Try it:
Omitting all pictures, retype the entries below exactly as given.

Records provided:

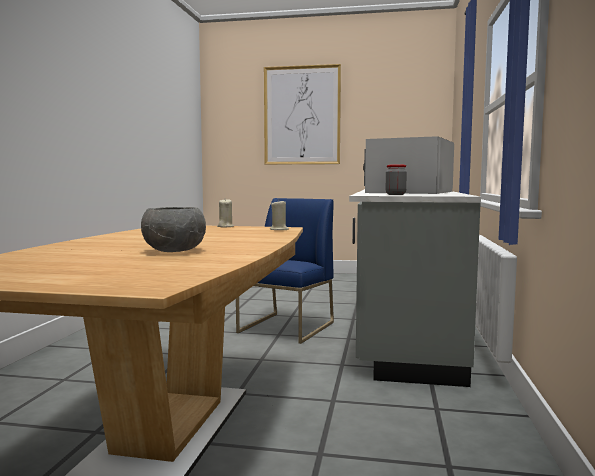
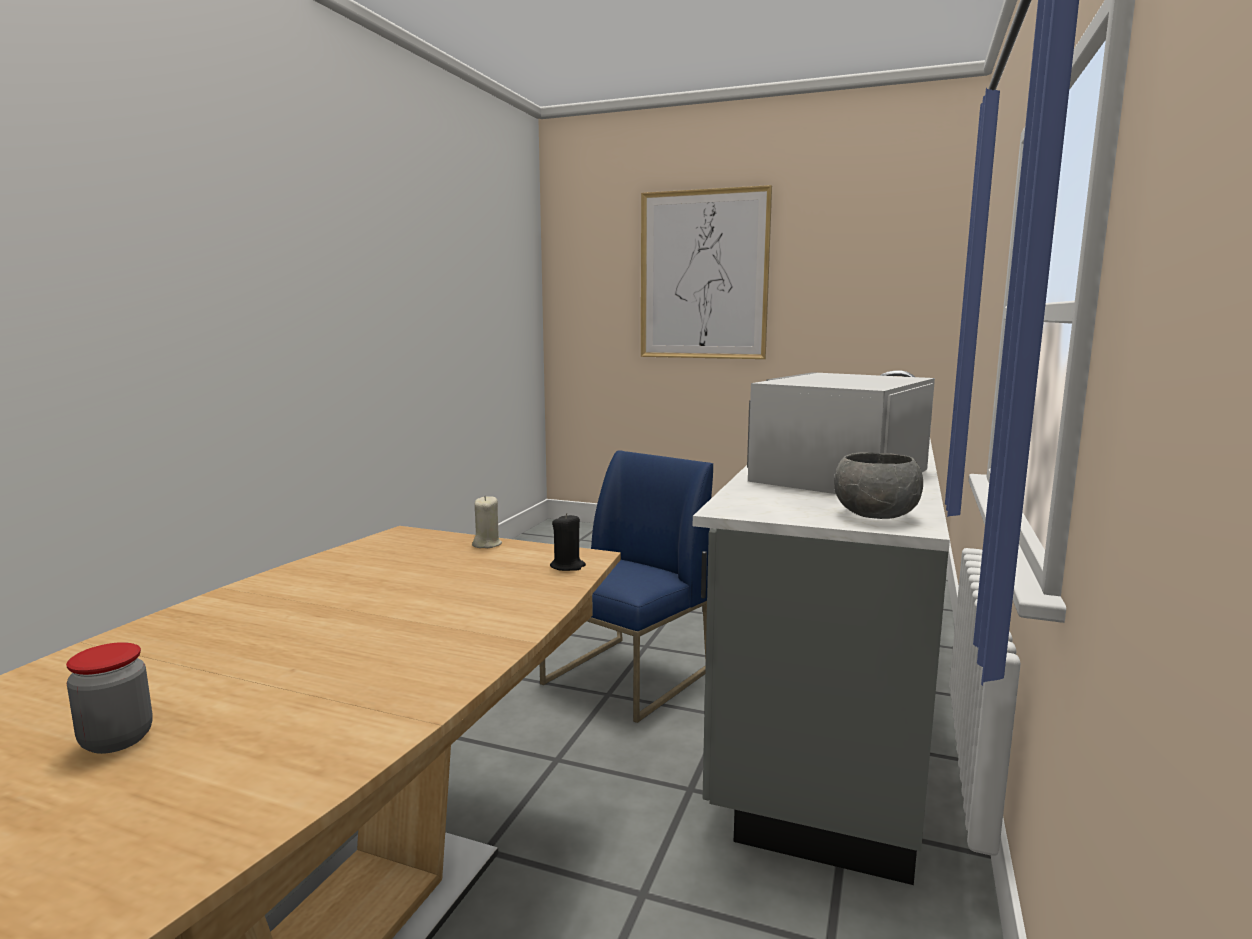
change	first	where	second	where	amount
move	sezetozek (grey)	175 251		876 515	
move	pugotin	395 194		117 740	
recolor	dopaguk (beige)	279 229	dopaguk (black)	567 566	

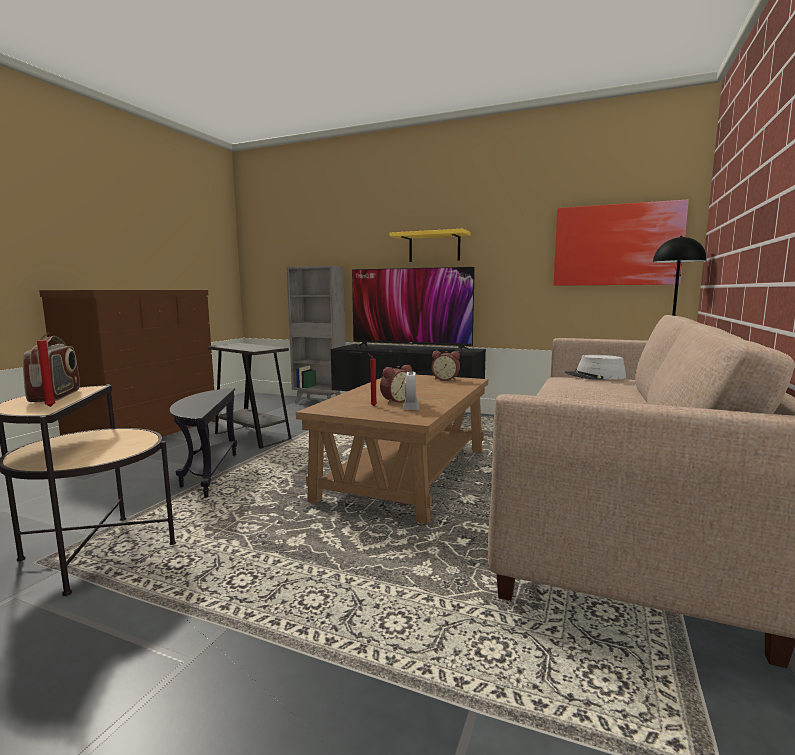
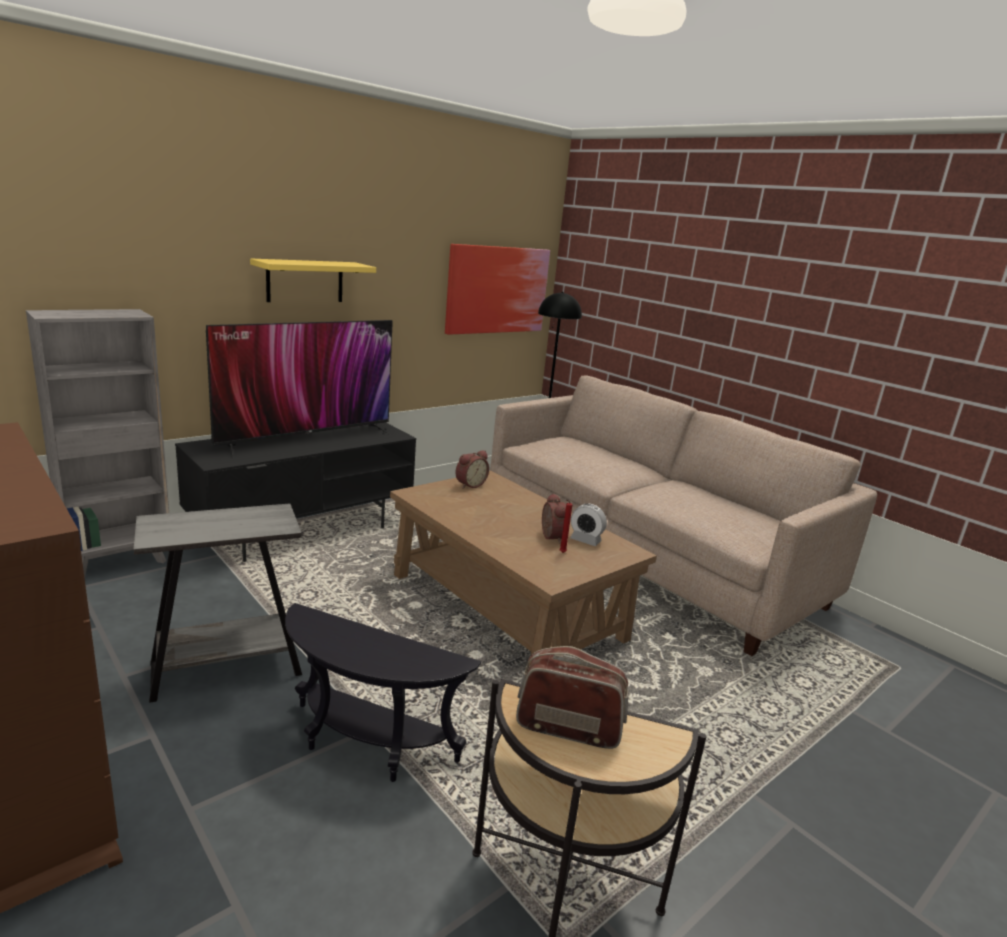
change	first	where	second	where	amount
delete	dopaguk (red)	52 406			
delete	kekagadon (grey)	595 376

Solution to this task:
change	first	where	second	where	amount
move	sezetozek (grey)	175 251		876 515	
move	pugotin	395 194		117 740	
recolor	dopaguk (beige)	279 229	dopaguk (black)	567 566	

change	first	where	second	where	amount
delete	dopaguk (red)	52 406			
delete	kekagadon (grey)	595 376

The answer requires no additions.